Atlantis has not escaped Spedicato’s attention and he has put forward the Caribbean island of Hispaniola as the home of Atlantis(b), specifically suggesting that Lake Enriquillo in the Cul-de-Sac Depression, which runs from Haiti across the border into the Dominican Republic. Spedicato accepts the possibility of the destruction of Atlantis around 9600 BC and has written an interesting paper(c) that links its demise of Atlantis with a direct asteroidal impact or a close encounter with a planet-sized body.

Spedicato has contributed at least a dozen papers to the Migration and Diffusion website including one on a possible Indian inspiration behind the Giza pyramid complex(h) as well as a paper(i) on the planet known to the Sumerians as Nibiru and today sometimes referred to as Planet X. He controversially claims that a close encounter with Nibiru around 9500 BC ended the last Ice Age and brought about the demise of Atlantis! A difficulty with that idea, is that if the encounter with Nibiru destroyed Atlantis AND ended the Ice Age how could the location where Atlantis was submerged still be marked by mud shoals 9,000 years later when sea levels had risen by 300-400 feet?

In 2010 Spedicato published Atlantide e L’Esodo (Atlantis and Exodus) which is currently being translated into English.
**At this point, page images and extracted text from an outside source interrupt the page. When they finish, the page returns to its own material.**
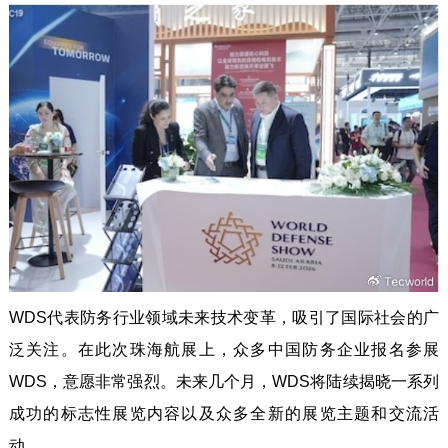
WDS代表防务行业领域未来技术变革，吸引了国际社会的广
泛关注。在此次珠海航展上，众多中国防务企业报名参展
WDS，意愿非常强烈。未来几个月，WDS将陆续揭晓一系列
成功的标志性展览内容以及众多全新的展览主题和交流活
动。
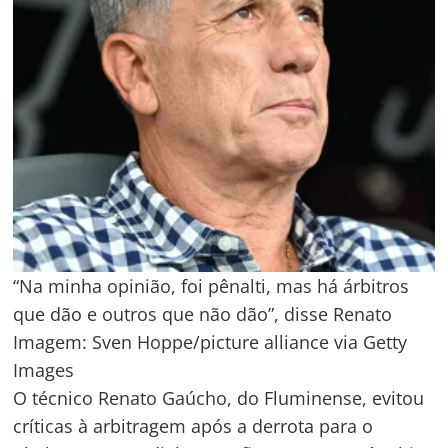
“Na minha opinião, foi pênalti, mas há árbitros
que dão e outros que não dão”, disse Renato
Imagem: Sven Hoppe/picture alliance via Getty
Images
O técnico Renato Gaúcho, do Fluminense, evitou
críticas à arbitragem após a derrota para o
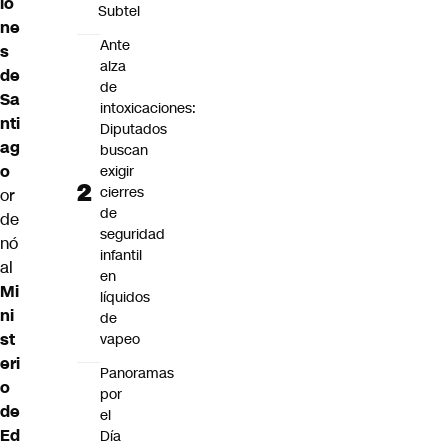
io
Subtel
ne
Ante
s
alza
de
de
Sa
intoxicaciones:
nti
Diputados
ag
buscan
o
exigir
cierres
or
de
de
seguridad
nó
infantil
al
en
Mi
líquidos
ni
de
st
vapeo
eri
Panoramas
o
por
de
el
Ed
Día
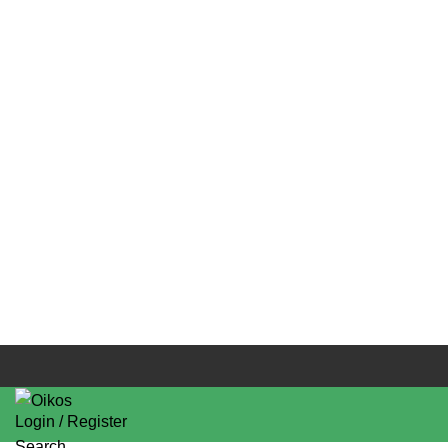
Login / Register
Search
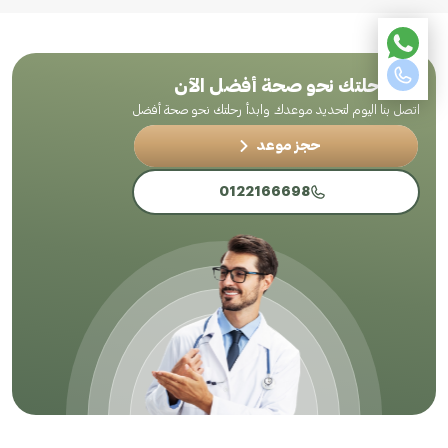
ابدأ رحلتك نحو صحة أفضل الآن
اتصل بنا اليوم لتحديد موعدك وابدأ رحلتك نحو صحة أفضل
حجز موعد
0122166698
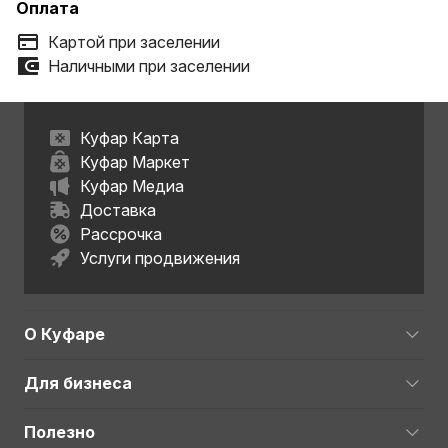
Оплата
Картой при заселении
Наличными при заселении
Куфар Карта
Куфар Маркет
Куфар Медиа
Доставка
Рассрочка
Услуги продвижения
О Куфаре
Для бизнеса
Полезно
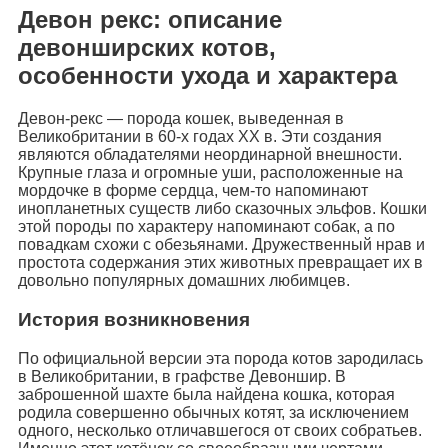
Девон рекс: описание
девонширских котов,
особенности ухода и характера
Девон-рекс — порода кошек, выведенная в
Великобритании в 60-х годах XX в. Эти создания
являются обладателями неординарной внешности.
Крупные глаза и огромные уши, расположенные на
мордочке в форме сердца, чем-то напоминают
инопланетных существ либо сказочных эльфов. Кошки
этой породы по характеру напоминают собак, а по
повадкам схожи с обезьянами. Дружественный нрав и
простота содержания этих животных превращает их в
довольно популярных домашних любимцев.
История возникновения
По официальной версии эта порода котов зародилась
в Великобритании, в графстве Девоншир. В
заброшенной шахте была найдена кошка, которая
родила совершенно обычных котят, за исключением
одного, несколько отличавшегося от своих собратьев.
In February 2015 Spedicato published another paper(j) with the radical proposal that the alignment of the three main Giza pyramids was not intended to be a reflection of the three stars in Orion’s belt, as proposed by Gilbert & Bauval[326], but instead were more closely matched to the arrangement of three volcanoes on Mars!*He claims that these volcanoes were visible from Earth during Mars periodic close encounters with our planet between 7000 BC and 700 BC, during a 54-year cycle.*

Later in 2015 the prolific Spedicato published another paper(k) in which he linked Mayan catastrophes with those of Hesiod, Plato and the Bible.